[DATA FOR THIS EXERCISE Boundary: Start]

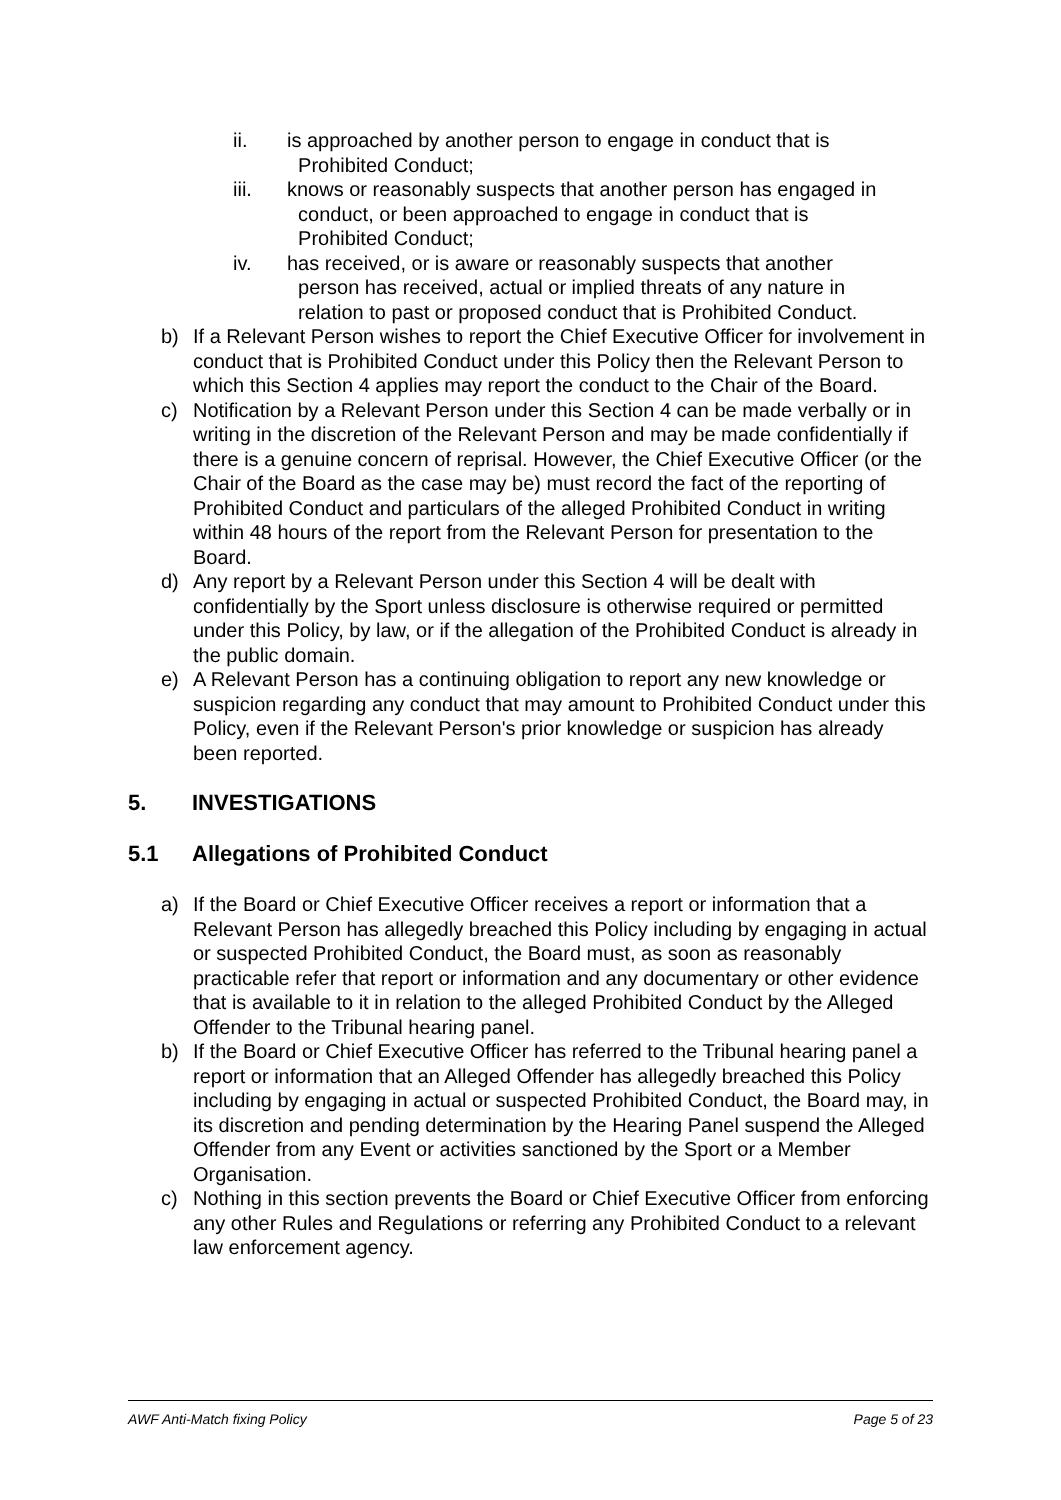ii. is approached by another person to engage in conduct that is
Prohibited Conduct;
iii. knows or reasonably suspects that another person has engaged in
conduct, or been approached to engage in conduct that is
Prohibited Conduct;
iv. has received, or is aware or reasonably suspects that another
person has received, actual or implied threats of any nature in
relation to past or proposed conduct that is Prohibited Conduct.
b) If a Relevant Person wishes to report the Chief Executive Officer for involvement in conduct that is Prohibited Conduct under this Policy then the Relevant Person to which this Section 4 applies may report the conduct to the Chair of the Board.
c) Notification by a Relevant Person under this Section 4 can be made verbally or in writing in the discretion of the Relevant Person and may be made confidentially if there is a genuine concern of reprisal. However, the Chief Executive Officer (or the Chair of the Board as the case may be) must record the fact of the reporting of Prohibited Conduct and particulars of the alleged Prohibited Conduct in writing within 48 hours of the report from the Relevant Person for presentation to the Board.
d) Any report by a Relevant Person under this Section 4 will be dealt with confidentially by the Sport unless disclosure is otherwise required or permitted under this Policy, by law, or if the allegation of the Prohibited Conduct is already in the public domain.
e) A Relevant Person has a continuing obligation to report any new knowledge or suspicion regarding any conduct that may amount to Prohibited Conduct under this Policy, even if the Relevant Person's prior knowledge or suspicion has already been reported.
5. INVESTIGATIONS
5.1 Allegations of Prohibited Conduct
a) If the Board or Chief Executive Officer receives a report or information that a Relevant Person has allegedly breached this Policy including by engaging in actual or suspected Prohibited Conduct, the Board must, as soon as reasonably practicable refer that report or information and any documentary or other evidence that is available to it in relation to the alleged Prohibited Conduct by the Alleged Offender to the Tribunal hearing panel.
b) If the Board or Chief Executive Officer has referred to the Tribunal hearing panel a report or information that an Alleged Offender has allegedly breached this Policy including by engaging in actual or suspected Prohibited Conduct, the Board may, in its discretion and pending determination by the Hearing Panel suspend the Alleged Offender from any Event or activities sanctioned by the Sport or a Member Organisation.
c) Nothing in this section prevents the Board or Chief Executive Officer from enforcing any other Rules and Regulations or referring any Prohibited Conduct to a relevant law enforcement agency.
AWF Anti-Match fixing Policy Page 5 of 23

[DATA FOR THIS EXERCISE Boundary: End]

Nothing but the exact text of the records should appear in your answer, with no pictures. Please write it out.

ii. is approached by another person to engage in conduct that is
Prohibited Conduct;
iii. knows or reasonably suspects that another person has engaged in
conduct, or been approached to engage in conduct that is
Prohibited Conduct;
iv. has received, or is aware or reasonably suspects that another
person has received, actual or implied threats of any nature in
relation to past or proposed conduct that is Prohibited Conduct.
b) If a Relevant Person wishes to report the Chief Executive Officer for involvement in conduct that is Prohibited Conduct under this Policy then the Relevant Person to which this Section 4 applies may report the conduct to the Chair of the Board.
c) Notification by a Relevant Person under this Section 4 can be made verbally or in writing in the discretion of the Relevant Person and may be made confidentially if there is a genuine concern of reprisal. However, the Chief Executive Officer (or the Chair of the Board as the case may be) must record the fact of the reporting of Prohibited Conduct and particulars of the alleged Prohibited Conduct in writing within 48 hours of the report from the Relevant Person for presentation to the Board.
d) Any report by a Relevant Person under this Section 4 will be dealt with confidentially by the Sport unless disclosure is otherwise required or permitted under this Policy, by law, or if the allegation of the Prohibited Conduct is already in the public domain.
e) A Relevant Person has a continuing obligation to report any new knowledge or suspicion regarding any conduct that may amount to Prohibited Conduct under this Policy, even if the Relevant Person's prior knowledge or suspicion has already been reported.
5. INVESTIGATIONS
5.1 Allegations of Prohibited Conduct
a) If the Board or Chief Executive Officer receives a report or information that a Relevant Person has allegedly breached this Policy including by engaging in actual or suspected Prohibited Conduct, the Board must, as soon as reasonably practicable refer that report or information and any documentary or other evidence that is available to it in relation to the alleged Prohibited Conduct by the Alleged Offender to the Tribunal hearing panel.
b) If the Board or Chief Executive Officer has referred to the Tribunal hearing panel a report or information that an Alleged Offender has allegedly breached this Policy including by engaging in actual or suspected Prohibited Conduct, the Board may, in its discretion and pending determination by the Hearing Panel suspend the Alleged Offender from any Event or activities sanctioned by the Sport or a Member Organisation.
c) Nothing in this section prevents the Board or Chief Executive Officer from enforcing any other Rules and Regulations or referring any Prohibited Conduct to a relevant law enforcement agency.
AWF Anti-Match fixing Policy Page 5 of 23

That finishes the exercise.